In a marriage between two hot server technologies, IBM announced at the Server Blade Summit yesterday that it will bundle evaluation copies of VMWare’s virtual infrastructure into its eServer BladeCenter shipments.
Customers purchasing Big Blue’s BladeCenter will receive six-month evaluation copies of VMware ESX Server, VMware Virtual SMP and VMware VirtualCenter with VMotion.
The companies said the goal of the program is to help customers reduce total cost of ownership by reducing the size and complexity of their IT infrastructure with scalable, virtualized server platforms for applications and services.
Under the Virtual Hood
Yesterday’s announcements marks another step toward pervasive virtual servers and a move by VMWare to compete against SWsoft’s Virtuozzo and Microsoft’s Virtual Server 2005, according to analysts. It also strengthens the duo’s market position.
“This partnership is an example of the sort of bundles that can be put together with BladeCenter to make deployments easier and bring together complementary technologies in one place,” Illuminata analyst Gordon Haff told TechNewsWorld.
One of the advantages of the combination, according to Jeff Benck, vice president and business line executive of IBM eServer BladeCenter, is that VMware virtual infrastructure on IBM eServer BladeCenter allows customers to experience the benefits of virtualization in a scaled-out environment.
“Not only can they increase the utilization of their individual server resources, but they can increase the utilization and flexibility of their complete infrastructure,” he said. “This enhances application availability, speeds deployment and reduces overall operating costs — key needs for delivering an enterprise class x86 infrastructure platform.”
Unified Vision
Server virtualization refers to the masking of server resources from server users, consolidating data such as the number, identity and location of physical servers, processes and operating systems behind user-friendly “layers.” In a virtual infrastructure, users view resources as if they were dedicated to them.
VMware VirtualCenter provides customers a central point of control for virtual computing resources, and VMotion technology is designed to enable live virtual machines to be migrated for dynamic load balancing and zero-downtime maintenance.
VMware ESX Server is a center-class virtual infrastructure software for partitioning, consolidating and managing computing resources.

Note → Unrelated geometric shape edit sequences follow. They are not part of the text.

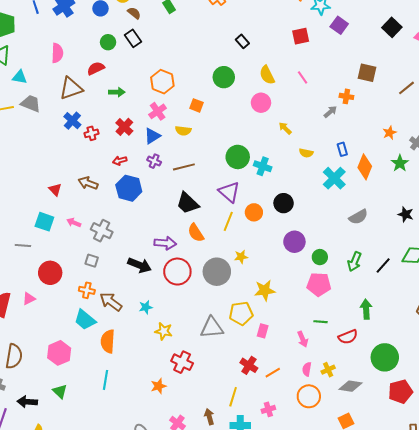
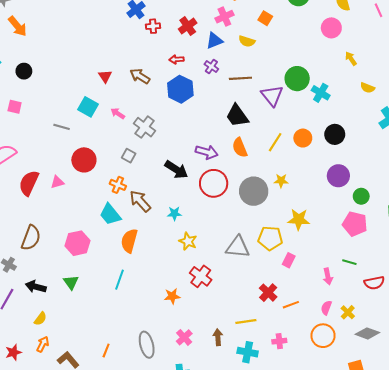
purple triangle: (229, 192) -> (272, 96), moved
yellow cross: (328, 370) -> (348, 312), turned -32
yellow line: (233, 397) -> (246, 322), turned 54

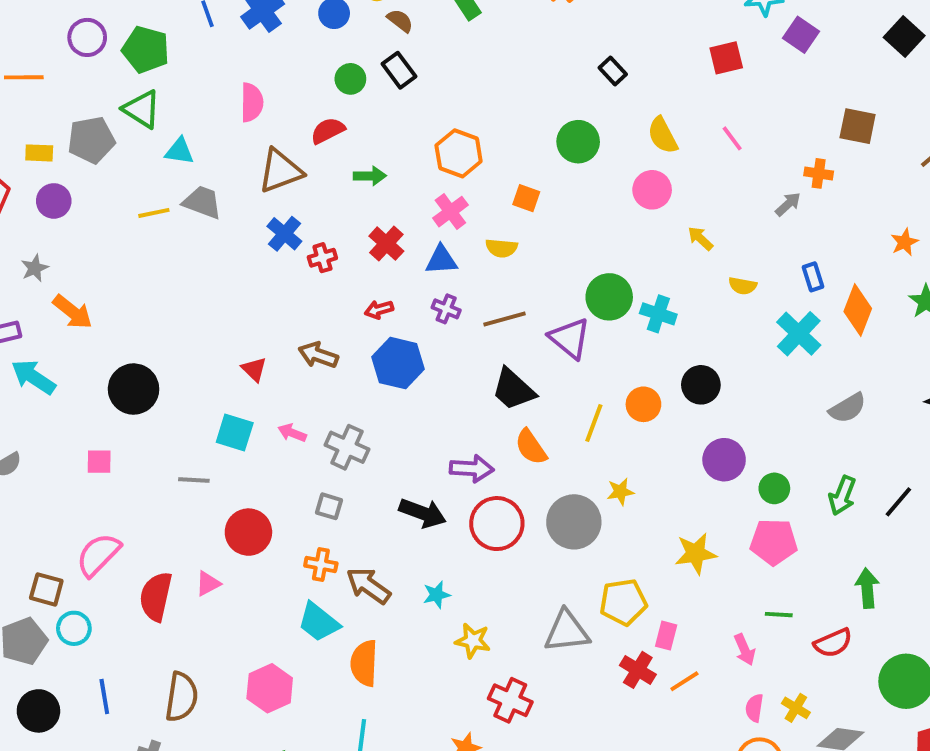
blue triangle: (214, 41) -> (441, 260), turned 30
black circle: (24, 71) -> (134, 389), moved, size x1.6
yellow star: (299, 219) -> (696, 553), moved
red cross: (268, 293) -> (638, 670), moved
orange line: (291, 305) -> (684, 681), moved

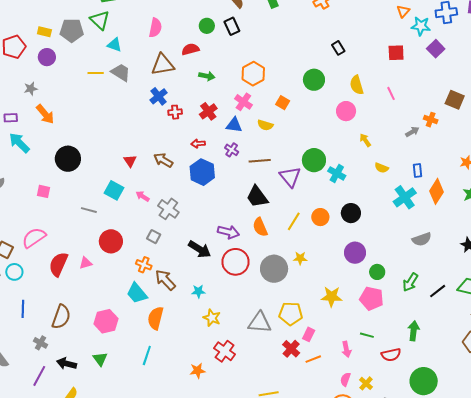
pink cross: (450, 212) -> (243, 102), turned -30

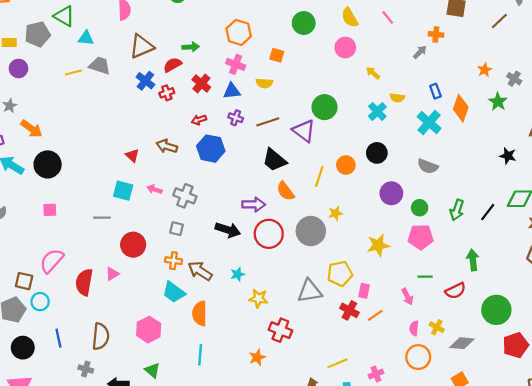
red semicircle: (190, 49) -> (173, 65), moved
black circle: (68, 159) -> (48, 164), moved
cyan cross: (337, 173) -> (377, 111), moved, turned 30
gray semicircle: (422, 239) -> (428, 166), moved, turned 54

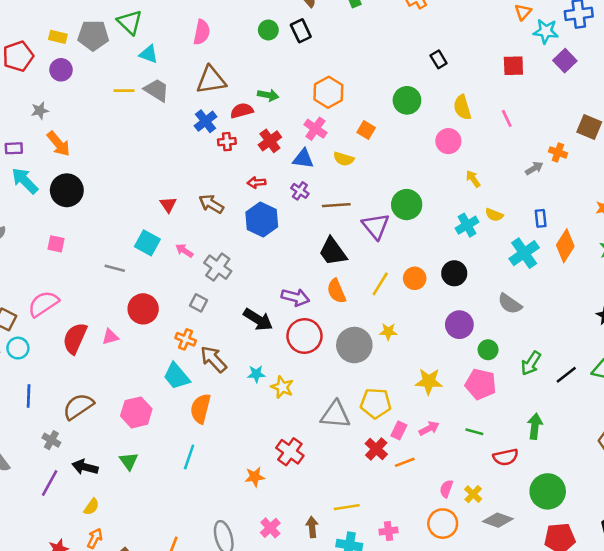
pink arrow: (407, 297) -> (429, 428), moved, turned -105
yellow star: (258, 298) -> (282, 387), moved
brown semicircle: (101, 336) -> (78, 406), turned -144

Virtual SMP support allows virtual machines to span multiple physical processors, making virtual machines ideal for resource-intensive enterprise applications.

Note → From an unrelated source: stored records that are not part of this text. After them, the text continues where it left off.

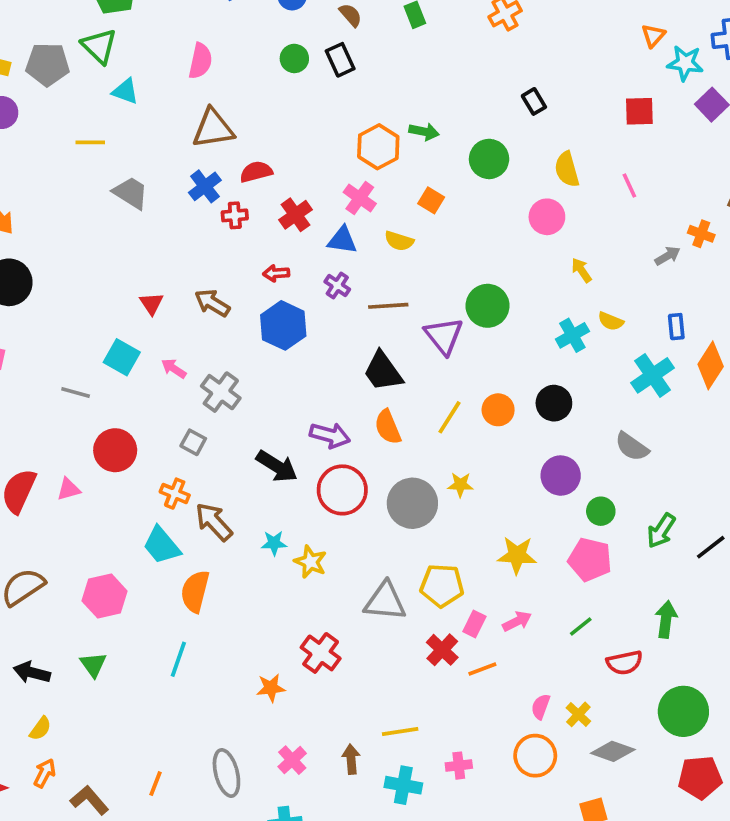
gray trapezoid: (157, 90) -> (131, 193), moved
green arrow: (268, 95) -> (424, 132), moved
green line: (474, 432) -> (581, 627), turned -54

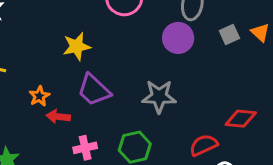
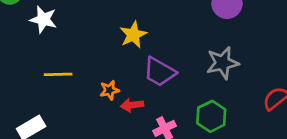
orange star: (39, 96) -> (109, 90), turned 30

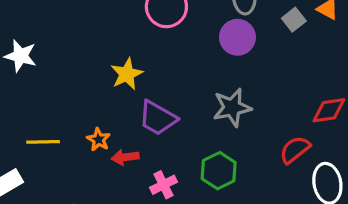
yellow line: (58, 74) -> (43, 142), moved
orange star: (109, 90) -> (99, 140), turned -30

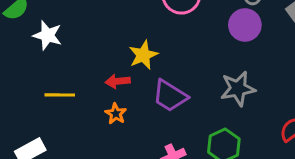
yellow line: (43, 142) -> (60, 95), moved
red arrow: (125, 157) -> (118, 81), moved

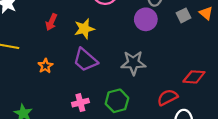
yellow star: (143, 55) -> (84, 29), moved
red arrow: (118, 81) -> (51, 22), moved, turned -70

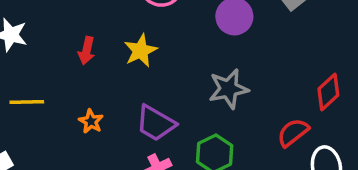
purple trapezoid: (85, 60) -> (156, 123), moved
red diamond: (194, 77) -> (328, 92), turned -35

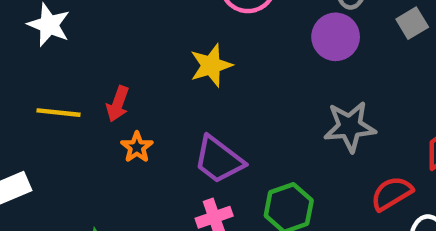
red arrow: (87, 51) -> (118, 104), moved
gray star: (229, 89) -> (350, 127), moved

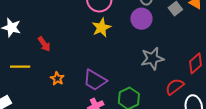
yellow star: (211, 65) -> (101, 28), moved
red arrow: (118, 104) -> (44, 44), moved, turned -49

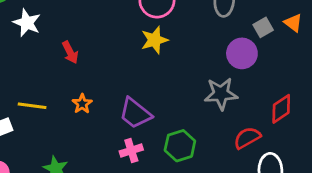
purple circle: (141, 19) -> (242, 53), moved
yellow line: (20, 67) -> (32, 106), moved

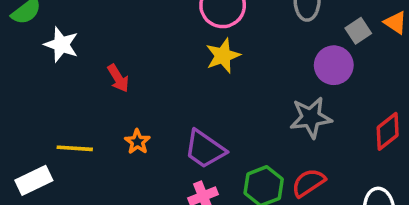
red semicircle: (247, 138) -> (308, 183), moved

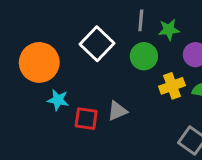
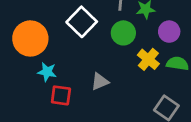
yellow cross: (172, 86) -> (148, 59), turned -30
red square: (86, 119) -> (61, 95), moved

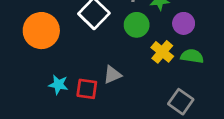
cyan star: (47, 72) -> (58, 85), moved
red square: (61, 95) -> (87, 89), moved

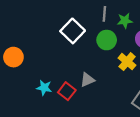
orange circle: (41, 31) -> (13, 57), moved, size x0.7
red square: (87, 89) -> (67, 91), turned 30

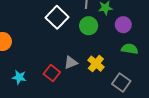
yellow cross: (127, 62) -> (96, 64), moved
cyan star: (44, 88) -> (19, 77), moved

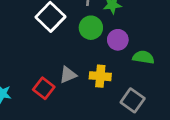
purple circle: (123, 25) -> (118, 40), moved
yellow cross: (96, 64) -> (100, 76), turned -35

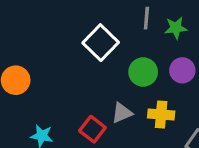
green circle: (91, 28) -> (143, 72), moved

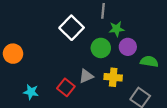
green star: (176, 28) -> (117, 29), moved

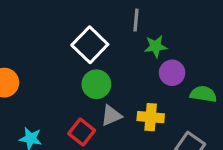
green circle: (101, 48) -> (96, 84), moved

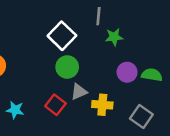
purple circle: (172, 73) -> (127, 72), moved
yellow cross: (151, 117) -> (102, 105), moved

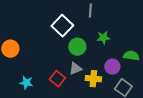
green star: (114, 37) -> (103, 38), moved
green circle: (67, 67) -> (77, 47), moved
purple circle: (127, 72) -> (112, 67), moved

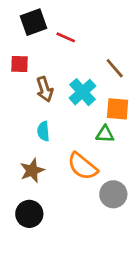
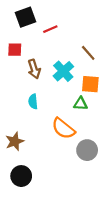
red line: (66, 37) -> (50, 29), turned -48
brown star: (32, 170) -> (15, 141), moved
black circle: (29, 214) -> (21, 176), moved

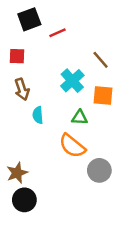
brown arrow: (34, 69) -> (22, 89), moved
green triangle: (81, 104) -> (80, 118), moved
brown star: (15, 141) -> (17, 173), moved

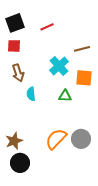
black square: (29, 19) -> (15, 23), moved
brown line: (101, 60) -> (82, 49), turned -63
orange semicircle: (72, 146) -> (56, 139), moved, turned 95

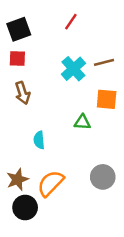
red line: (47, 27) -> (71, 22), moved, turned -32
cyan cross: (59, 66) -> (73, 69), moved
cyan semicircle: (31, 94) -> (39, 140), moved
orange semicircle: (56, 139) -> (51, 183), moved

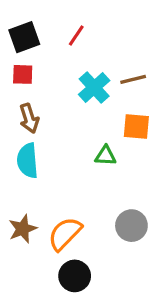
red line: (71, 22) -> (76, 36), moved
cyan semicircle: (39, 140) -> (28, 161), moved, size x1.5
black circle: (25, 207) -> (75, 276), moved

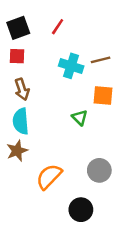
cyan cross: (94, 87) -> (71, 66), turned -30
green triangle: (105, 156) -> (80, 118), turned 42
brown star: (23, 229) -> (17, 151), moved
black circle: (75, 276) -> (81, 210), moved

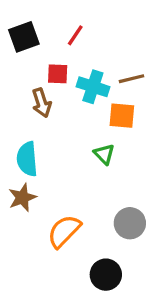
red square: (17, 56) -> (58, 74), moved
brown arrow: (22, 89) -> (42, 103), moved
orange square: (103, 95) -> (122, 116), moved

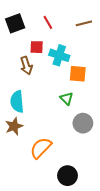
red line: (75, 35) -> (48, 22), turned -64
brown line: (131, 79) -> (84, 23), moved
gray circle: (130, 223) -> (83, 123), moved

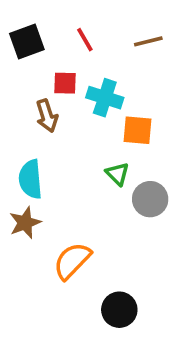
gray circle: (83, 123) -> (150, 199), moved

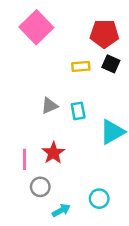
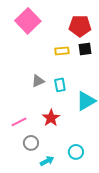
black square: (111, 64) -> (85, 49), turned -32
red star: (53, 153) -> (51, 118), moved
pink line: (25, 159) -> (19, 122), turned 63

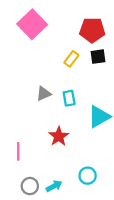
yellow rectangle: (62, 51) -> (71, 59), turned -48
pink line: (19, 122) -> (18, 151), moved, turned -63
gray circle: (31, 143) -> (30, 186), moved

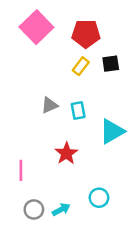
red pentagon: (92, 30) -> (86, 34), moved

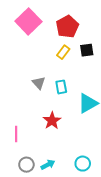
red pentagon: (86, 34) -> (67, 27), turned -30
gray triangle: (49, 105) -> (39, 83), turned -48
cyan circle: (99, 198) -> (83, 164), moved

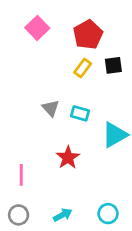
pink square: (28, 21) -> (37, 28), size x0.7
cyan rectangle: (61, 87) -> (80, 113), turned -64
gray circle: (26, 165) -> (19, 215), moved

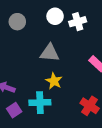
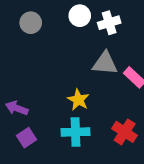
gray triangle: (50, 53) -> (105, 63), moved
cyan cross: (40, 103) -> (76, 132), moved

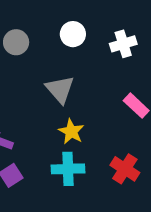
white cross: (109, 23) -> (123, 44), moved
gray triangle: (105, 63) -> (60, 89), moved, turned 44

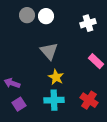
white circle: (73, 34) -> (46, 16), moved
gray circle: (16, 42) -> (27, 15), moved

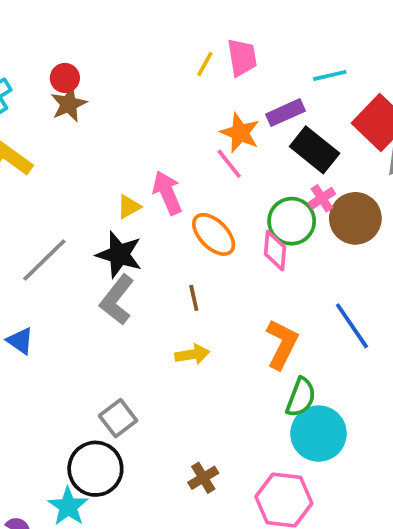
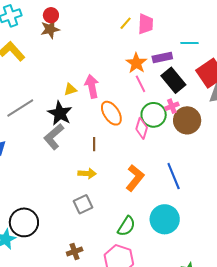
pink line: (229, 164) -> (141, 84), moved
green semicircle: (301, 397) -> (126, 226), moved
gray square: (118, 418) -> (83, 204), moved
cyan circle: (318, 434) -> (165, 219), moved
brown cross: (203, 478) -> (75, 251), moved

“IBM and VMware share the same vision of increasing efficiency and reducing complexity for our customers,” said Diane Greene, president of Vmware, in a statement. “Coupling blades with VMware virtual infrastructure goes a long way towards helping enterprise customers better contain, monitor and manage server workloads.”
The Virtual Future
Illuminata’s Haff said that as the server market heads toward virtualization, Big Blue and VMWare are important partners in sector that is getting more and more competitive. The companies figured that the time was right to make a push to attract fence sitters to give VMWare a try, he said.
“Server virtualization is becoming more mainstream,” Haff said. “Five years from now most servers, and indeed probably most desktops, will be deployed and managed in this somewhat virtualized way just as most storage is today.”